FIG. 3 is a graph relating to the "relationship between tensile strength and fatigue strength" prepared based on the above test results. As is clear from Table 3 and FIG.
It can be seen that the fatigue strength of the steels of the present invention shows an excellent value of 1.2 to 1.6 times that of the comparative steels, even when the steels having the same tensile strength are compared.

[0032]

[Summary of Effects] As described above, according to the present invention, it becomes possible to provide structural steel having high strength and high toughness and excellent fatigue properties at a low cost, and automobiles and construction machinery. , It will be possible to achieve further improvement in performance by applying it to connecting rods, drive shafts, etc. of machine tools, which will bring extremely useful effects in industry.

[Brief description of drawings]

FIG. 1 Shape and shape of a rotating bending fatigue test piece prepared in Examples
It is explanatory drawing regarding a dimension.

FIG. 2 is a graph relating to “relationship between tensile strength and Charpy absorbed energy” created based on the test results in the examples.
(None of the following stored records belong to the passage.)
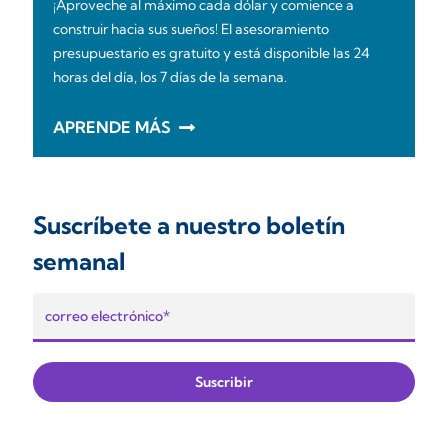
¡Aproveche al máximo cada dólar y comience a
construir hacia sus sueños! El asesoramiento
presupuestario es gratuito y está disponible las 24
horas del día, los 7 días de la semana.
APRENDE MÁS
Suscríbete a nuestro boletín
semanal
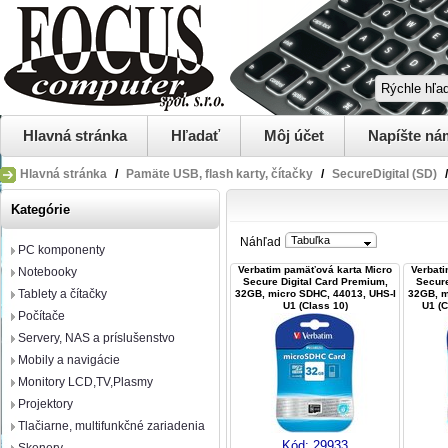
Hlavná stránka
Hľadať
Môj účet
Napíšte ná
Hlavná stránka
/
Pamäte USB, flash karty, čítačky
/
SecureDigital (SD)
/
Kategórie
Tabuľka
Náhľad
PC komponenty
Verbatim pamäťová karta Micro
Verbat
Notebooky
Secure Digital Card Premium,
Secure
Tablety a čítačky
32GB, micro SDHC, 44013, UHS-I
32GB, m
U1 (Class 10)
U1 (C
Počítače
Servery, NAS a príslušenstvo
Mobily a navigácie
Monitory LCD,TV,Plasmy
Projektory
Tlačiarne, multifunkčné zariadenia
Kód:
29933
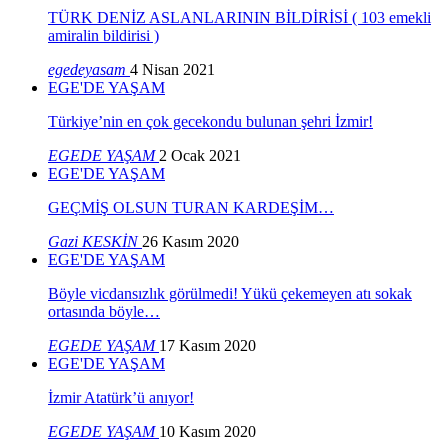
TÜRK DENİZ ASLANLARININ BİLDİRİSİ ( 103 emekli
amiralin bildirisi )
egedeyasam
4 Nisan 2021
EGE'DE YAŞAM
Türkiye’nin en çok gecekondu bulunan şehri İzmir!
EGEDE YAŞAM
2 Ocak 2021
EGE'DE YAŞAM
GEÇMİŞ OLSUN TURAN KARDEŞİM…
Gazi KESKİN
26 Kasım 2020
EGE'DE YAŞAM
Böyle vicdansızlık görülmedi! Yükü çekemeyen atı sokak
ortasında böyle…
EGEDE YAŞAM
17 Kasım 2020
EGE'DE YAŞAM
İzmir Atatürk’ü anıyor!
EGEDE YAŞAM
10 Kasım 2020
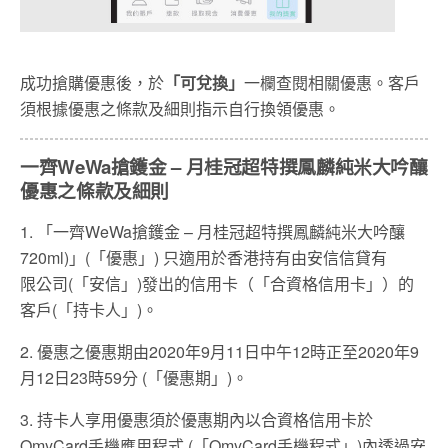
成功搶購優惠後，於
「可兌換」
一欄查閱相關優惠。客戶
須根據優惠之條款及細則指示自行換領優惠。
一齊WeWa搶鑊金 – 月桂冠超特撰鳳麟純米大吟釀
優惠之條款及細則
1. 「一齊WeWa搶鑊金 – 月桂冠超特撰鳳麟純米大吟釀
720ml)」(「優惠」) 只適用於香港持有由安信信貸有
限公司(「安信」)發出的信用卡（「合資格信用卡」）的
客戶(「持卡人」)。
2. 優惠之優惠期由2020年9月11日中午12時正至2020年9
月12日23時59分 (「優惠期」)。
3. 持卡人享用優惠須於優惠期內以合資格信用卡於
OmyCard手機應用程式 (「OmyCard手機程式」)內透過安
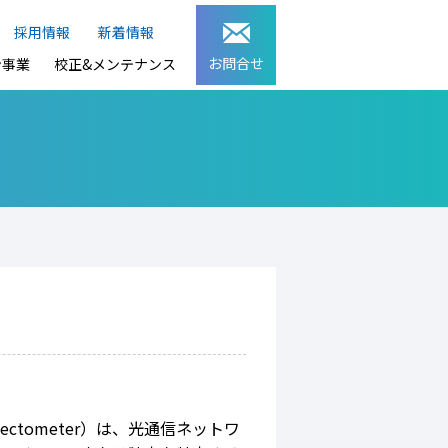
採用情報
新着情報
お問合せ
ン事業
校正&メンテナンス
 Reflectometer）は、光通信ネットワ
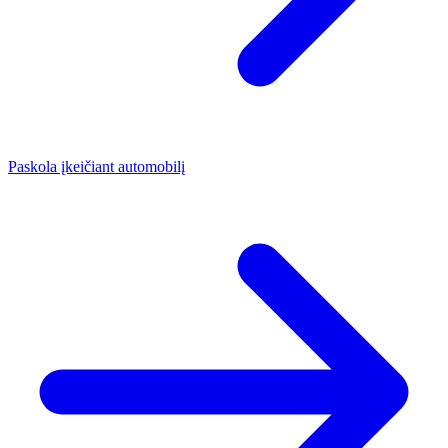
Paskola įkeičiant automobilį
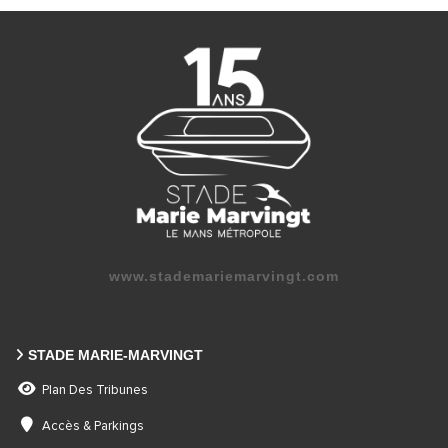
www.stademariemarvingt.com
STADE MARIE-MARVINGT
Plan Des Tribunes
Accès & Parkings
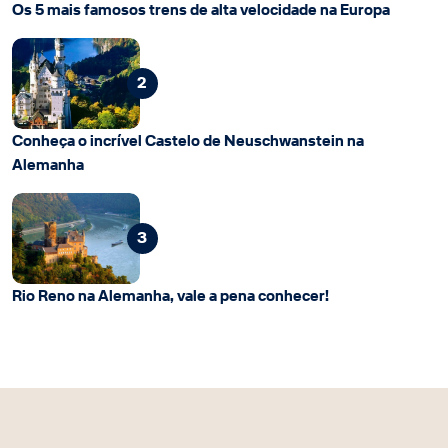
Os 5 mais famosos trens de alta velocidade na Europa
2
Conheça o incrível Castelo de Neuschwanstein na
Alemanha
3
Rio Reno na Alemanha, vale a pena conhecer!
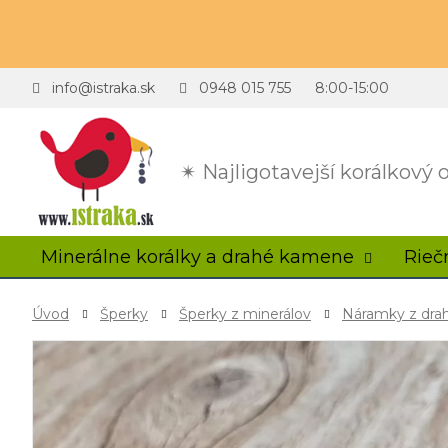
info@istraka.sk
0948 015 755
8:00-15:00
✴ Najligotavejší korálkový
Minerálne korálky a drahé kamene
Rieč
Úvod
Šperky
Šperky z minerálov
Náramky z dr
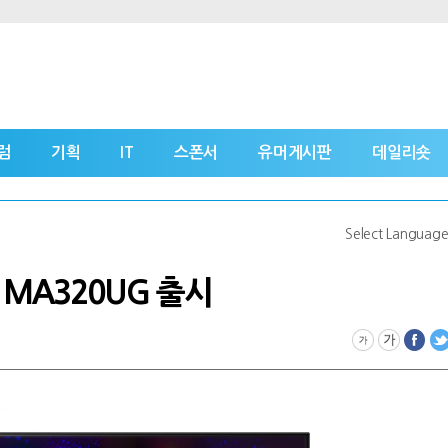
럼
기획
IT
스폰서
유머게시판
데일리숏
Select Languag
 MA320UG 출시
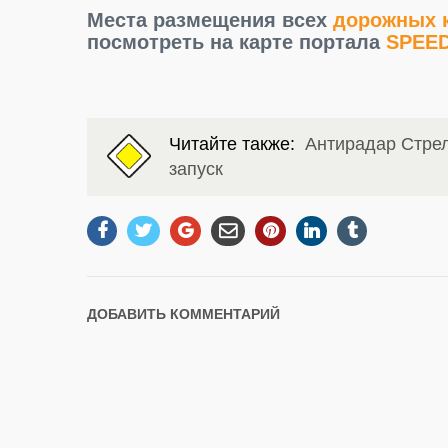
Места размещения всех
дорожных к
посмотреть на карте портала
SPEE
Читайте также:
Антирадар Стрел
запуск
ДОБАВИТЬ КОММЕНТАРИЙ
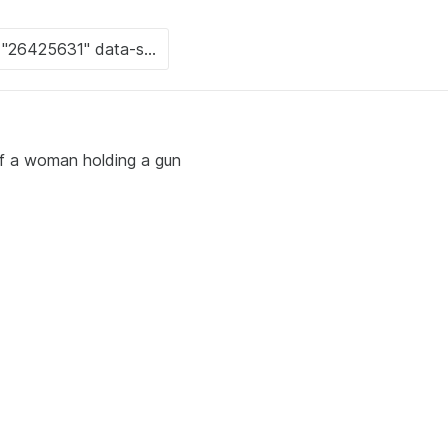
 of a woman holding a gun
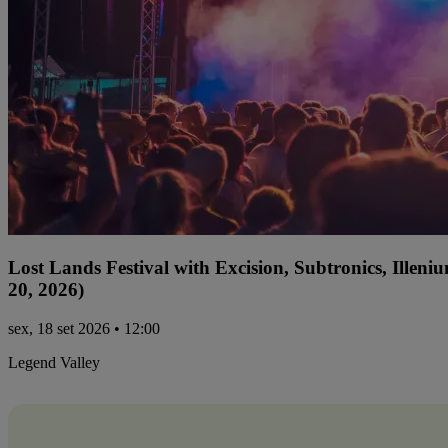
Lost Lands Festival with Excision, Subtronics, Ille
20, 2026)
sex, 18 set 2026 • 12:00
Legend Valley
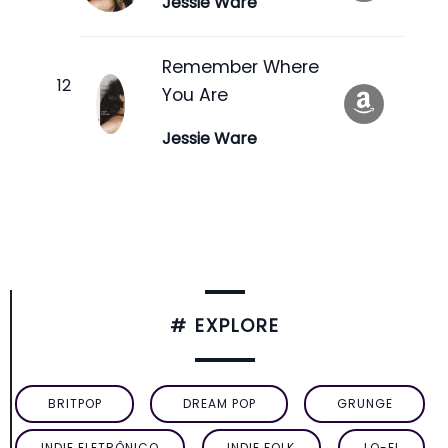
Jessie Ware
Remember Where
You Are
Jessie Ware
# EXPLORE
BRITPOP
DREAM POP
GRUNGE
INDIE ELETRÔNICO
INDIE FOLK
LO-FI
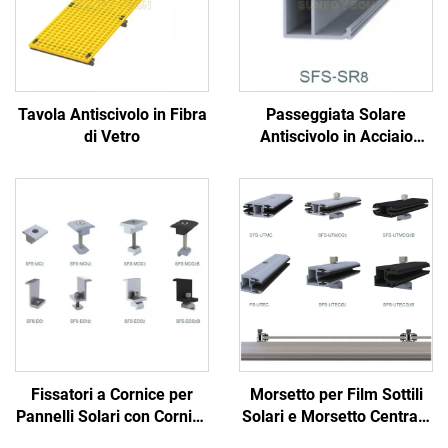
Tavola Antiscivolo in Fibra
Passeggiata Solare
di Vetro
Antiscivolo in Acciaio
Galvanizzato
Fissatori a Cornice per
Morsetto per Film Sottili
Pannelli Solari con Cornice
Solari e Morsetto Centrale
per Moduli Solari da 30-
e Finale senza Cornice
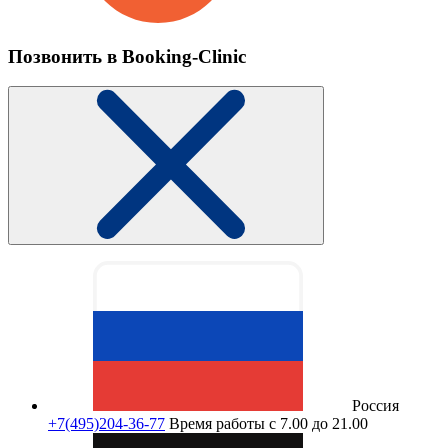
Позвонить в Booking-Clinic
Россия
+7(495)204-36-77
Время работы с 7.00 до 21.00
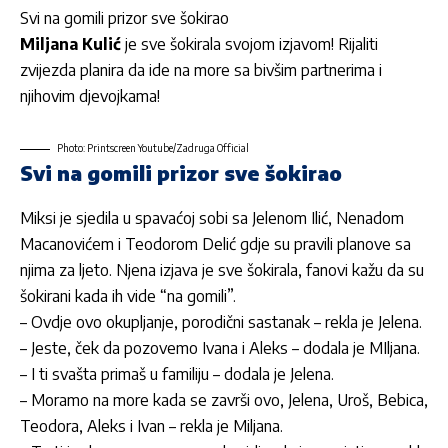
Svi na gomili prizor sve šokirao
Miljana Kulić
je sve šokirala svojom izjavom! Rijaliti
zvijezda planira da ide na more sa bivšim partnerima i
njihovim djevojkama!
Photo: Printscreen Youtube/Zadruga Official
Svi na gomili prizor sve šokirao
Miksi je sjedila u spavaćoj sobi sa Jelenom Ilić, Nenadom
Macanovićem i Teodorom Delić gdje su pravili planove sa
njima za ljeto. Njena izjava je sve šokirala, fanovi kažu da su
šokirani kada ih vide “na gomili”.
– Ovdje ovo okupljanje, porodični sastanak – rekla je Jelena.
– Jeste, ček da pozovemo Ivana i Aleks – dodala je MIljana.
– I ti svašta primaš u familiju – dodala je Jelena.
– Moramo na more kada se završi ovo, Jelena, Uroš, Bebica,
Teodora, Aleks i Ivan – rekla je Miljana.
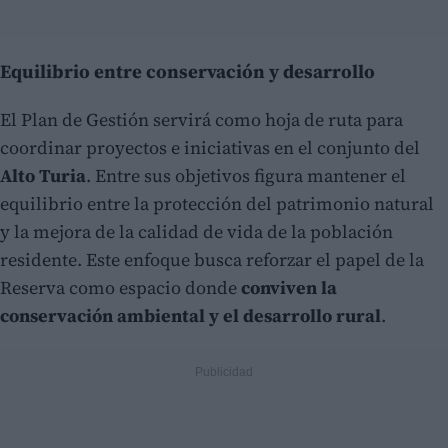
Equilibrio entre conservación y desarrollo
El Plan de Gestión servirá como hoja de ruta para
coordinar proyectos e iniciativas en el conjunto del
Alto Turia
. Entre sus objetivos figura mantener el
equilibrio entre la protección del patrimonio natural
y la mejora de la calidad de vida de la población
residente. Este enfoque busca reforzar el papel de la
Reserva como espacio donde
conviven la
conservación ambiental y el desarrollo rural
.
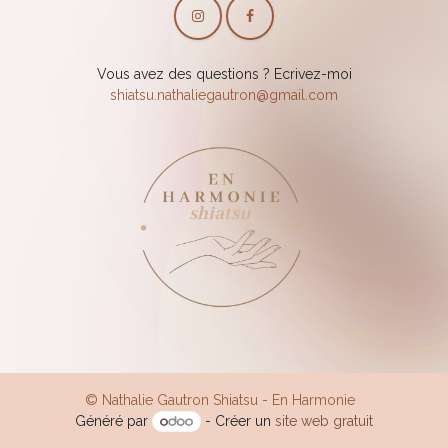
Vous avez des questions ? Ecrivez-moi
shiatsu.nathaliegautron@gmail.com
© Nathalie Gautron Shiatsu - En Harmonie
Généré par
- Créer un
site web gratuit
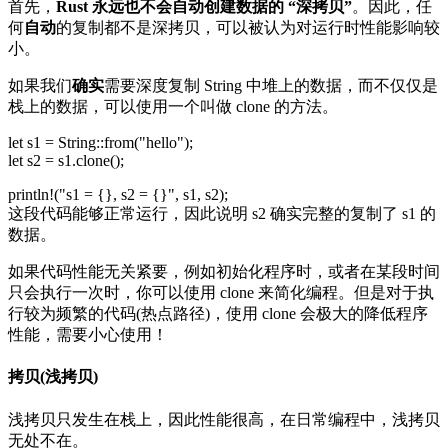
首先，
Rust 永远也不会自动创建数据的 “深拷贝”
。因此，任
何
自动
的复制都不是深拷贝，可以被认为对运行时性能影响较
小。
如果我们
确实
需要深度复制 String 中堆上的数据，而不仅仅是
栈上的数据，可以使用一个叫做 clone 的方法。
let s1 = String::from("hello");
let s2 = s1.clone();
println!("s1 = {}, s2 = {}", s1, s2);
这段代码能够正常运行，因此说明 s2 确实完整的复制了 s1 的
数据。
如果代码性能无关紧要，例如初始化程序时，或者在某段时间
只会执行一次时，你可以使用 clone 来简化编程。但是对于执
行较为频繁的代码(热点路径)，使用 clone 会极大的降低程序
性能，需要小心使用！
拷贝(浅拷贝)
浅拷贝只发生在栈上，因此性能很高，在日常编程中，浅拷贝
无处不在。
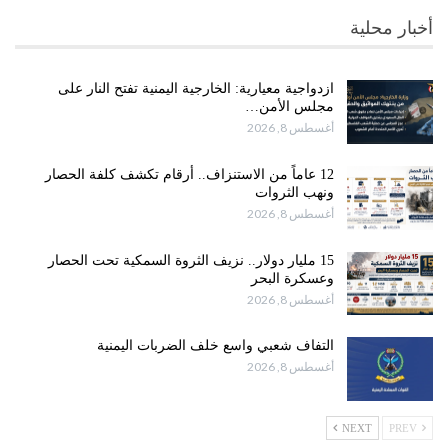
أخبار محلية
ازدواجية معيارية: الخارجية اليمنية تفتح النار على
مجلس الأمن…
أغسطس 8, 2026
12 عاماً من الاستنزاف.. أرقام تكشف كلفة الحصار
ونهب الثروات
أغسطس 8, 2026
15 مليار دولار.. نزيف الثروة السمكية تحت الحصار
وعسكرة البحر
أغسطس 8, 2026
التفاف شعبي واسع خلف الضربات اليمنية
أغسطس 8, 2026
NEXT
PREV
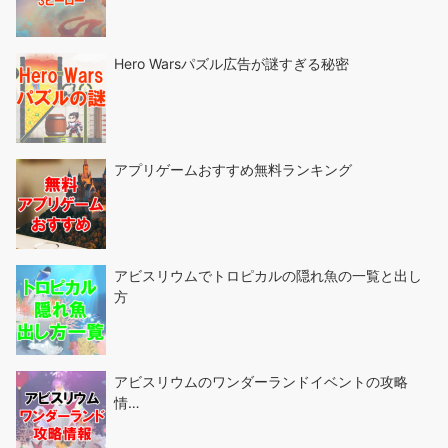
Hero Warsパズル広告が謎すぎる秘密
アプリゲームおすすめ無料ランキング
アビスリウムでトロピカルの隠れ魚の一覧と出し
方
アビスリウムのワンダーランドイベントの攻略
情…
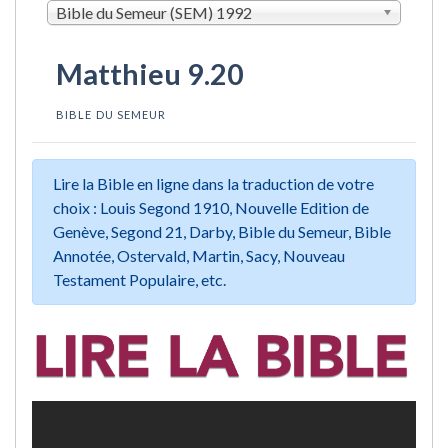
Bible du Semeur (SEM) 1992
Matthieu 9.20
BIBLE DU SEMEUR
Lire la Bible en ligne dans la traduction de votre
choix : Louis Segond 1910, Nouvelle Edition de
Genève, Segond 21, Darby, Bible du Semeur, Bible
Annotée, Ostervald, Martin, Sacy, Nouveau
Testament Populaire, etc.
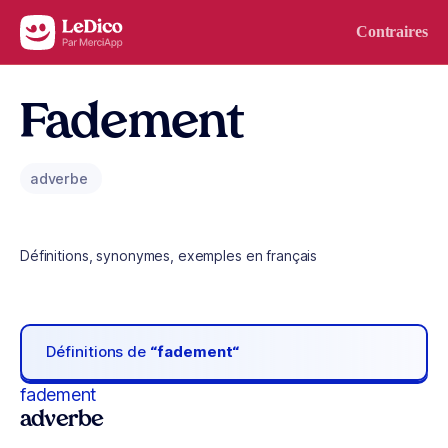
Aller au contenu
Contraires
Fadement
adverbe
Définitions, synonymes, exemples en français
Définitions de
“fadement“
fadement
adverbe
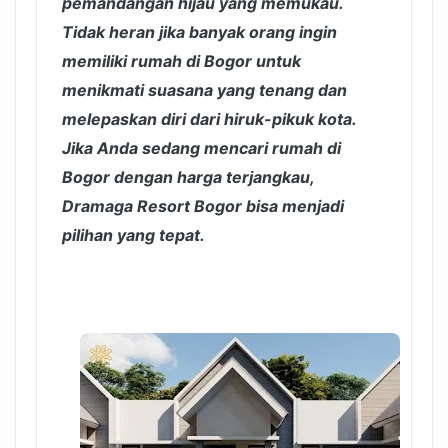
pemandangan hijau yang memukau.
Tidak heran jika banyak orang ingin
memiliki rumah di Bogor untuk
menikmati suasana yang tenang dan
melepaskan diri dari hiruk-pikuk kota.
Jika Anda sedang mencari rumah di
Bogor dengan harga terjangkau,
Dramaga Resort Bogor bisa menjadi
pilihan yang tepat.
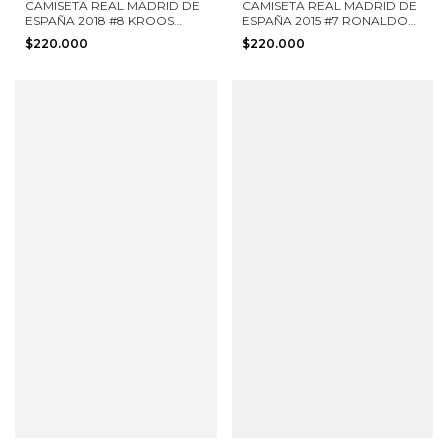
CAMISETA REAL MADRID DE
CAMISETA REAL MADRID DE
ESPAÑA 2018 #8 KROOS
ESPAÑA 2015 #7 RONALDO
ADIDAS TALLA L
ADIDAS TALLA S
$220.000
$220.000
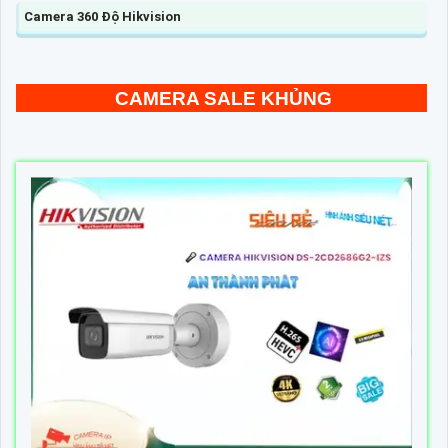
Camera 360 Độ Hikvision
CAMERA SALE KHỦNG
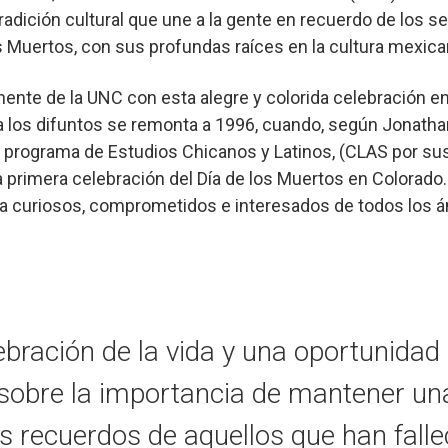
tradición cultural que une a la gente en recuerdo de los 
los Muertos, con sus profundas raíces en la cultura mexi
te de la UNC con esta alegre y colorida celebración en 
 los difuntos se remonta a 1996, cuando, según Jonathan
l programa de Estudios Chicanos y Latinos, (CLAS por sus 
a primera celebración del Día de los Muertos en Colorado
o a curiosos, comprometidos e interesados de todos los 
ebración de la vida y una oportunidad
 sobre la importancia de mantener un
os recuerdos de aquellos que han falle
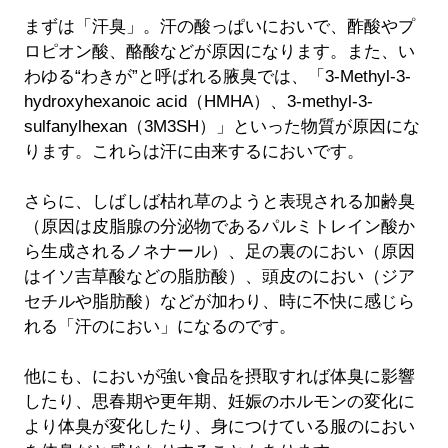
まずは「汗臭」。汗の酸っぱいにおいで、酢酸やプ
ロピオン酸、酪酸などが原因になります。また、い
わゆる“わきが”と呼ばれる腋臭では、「3-Methyl-3-
hydroxyhexanoic acid（HMHA）、3-methyl-3-
sulfanylhexan（3M3SH）」といった物質が原因にな
ります。これらは汗に由来するにおいです。
さらに、しばしば枯れ草のようと表現される加齢臭
（原因は皮脂腺の分泌物であるパルミトレイン酸か
ら生成されるノネナール）、足の裏のにおい（原因
はイソ吉草酸などの脂肪酸）、頭皮のにおい（ジア
セチルや脂肪酸）などが加わり、時に不快に感じら
れる「汗のにおい」になるのです。
他にも、においが強い食品を摂取すれば体臭に影響
したり、思春期や更年期、妊娠のホルモンの変化に
より体臭が変化したり、身につけている服のにおい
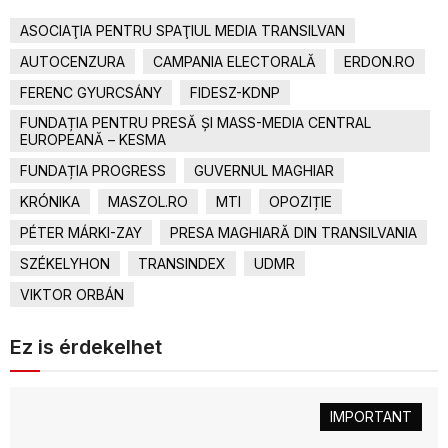
ASOCIAŢIA PENTRU SPAŢIUL MEDIA TRANSILVAN
AUTOCENZURA
CAMPANIA ELECTORALĂ
ERDON.RO
FERENC GYURCSÁNY
FIDESZ-KDNP
FUNDAȚIA PENTRU PRESĂ ȘI MASS-MEDIA CENTRAL
EUROPEANĂ – KESMA
FUNDAȚIA PROGRESS
GUVERNUL MAGHIAR
KRÓNIKA
MASZOL.RO
MTI
OPOZIȚIE
PÉTER MÁRKI-ZAY
PRESA MAGHIARĂ DIN TRANSILVANIA
SZÉKELYHON
TRANSINDEX
UDMR
VIKTOR ORBÁN
Ez is érdekelhet
IMPORTANT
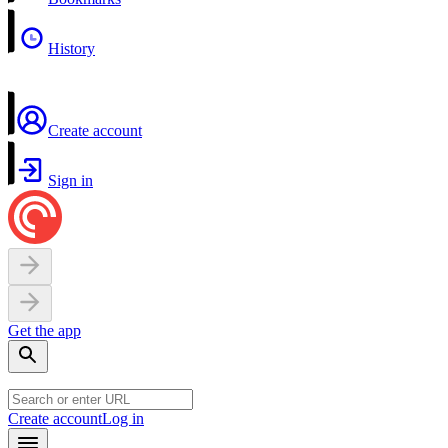
History
Create account
Sign in
Get the app
Create account
Log in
FIG. 3 is a graph relating to the “relationship between tensile strength and fatigue strength” created based on the test results in the examples.

Claims (4)

[Claims] 1. By weight ratio, C: 0.05 to 0.30%, Si: 0.10 to 1.00%, M
n: 3.00% or less, Al: 0.010 to 0.100%, Ti: 0.010
~ 0.100%, B: 0.0005 to 0.0050%, N: 0.0200% or less, the balance consisting of Fe and unavoidable impurities, and the content of Al, Ti and N is expressed by the formula N (%) ≤ 0.52Al (%) Structural steel with excellent strength and toughness, characterized by satisfying + 0.29Ti (%). 2. A weight ratio of C: 0.05 to 0.30%, Si: 0.10 to 1.00%, M
n: 3.00% or less, Al: 0.010 to 0.100%, Ti: 0.010
~ 0.100%, B: 0.0005 to 0.0050%, N: 0.0200% or less, Cr: 5.0% or less, Cu: 1.0% or less, Ni: 3.
50% or less, Mo: 3.0% or less, V: 0.01 to 0.30
%, Nb: 0.010 to 0.10%, and the balance is Fe and unavoidable impurities, and the content of Al, Ti and N is N (%) ≤ 0.52Al (%) + 0.29Ti. Structural steel with excellent strength and toughness, characterized by satisfying (%). 3. A weight ratio of C: 0.05 to 0.30%, Si: 0.10 to 1.00%, M
n: 3.00% or less, Al: 0.010 to 0.100%, Ti: 0.010
~ 0.100%, B: 0.0005 to 0.0050%, N: 0.0200% or less, Pb: 0.50% or less, Ca: 0.0100% or less, and the balance Fe and inevitable impurities. A structural steel having excellent strength and toughness, characterized in that the contents of Al, Ti and N satisfy the formula N (%) ≤ 0.52Al (%) + 0.29Ti (%). 4. A weight ratio of C: 0.05 to 0.30%, Si: 0.10 to 1.00%, M
n: 3.00% or less, Al: 0.010 to 0.100%, Ti: 0.010
~ 0.100%, B: 0.0005 to 0.0050%, N: 0.0200% or less, Cr: 5.0% or less, Cu: 1.0% or less, Ni: 3.
50% or less, Mo: 3.0% or less, V: 0.01 to 0.30
%, Nb: 0.010 to 0.10%, one or more, and Pb: 0.50% or less, Ca: 0.0100% or less, and the balance consisting of Fe and unavoidable impurities, and Al, Ti, and N. Structural steel with excellent strength and toughness, characterized in that the content satisfies the formula N (%) ≤ 0.52Al (%) + 0.29Ti (%).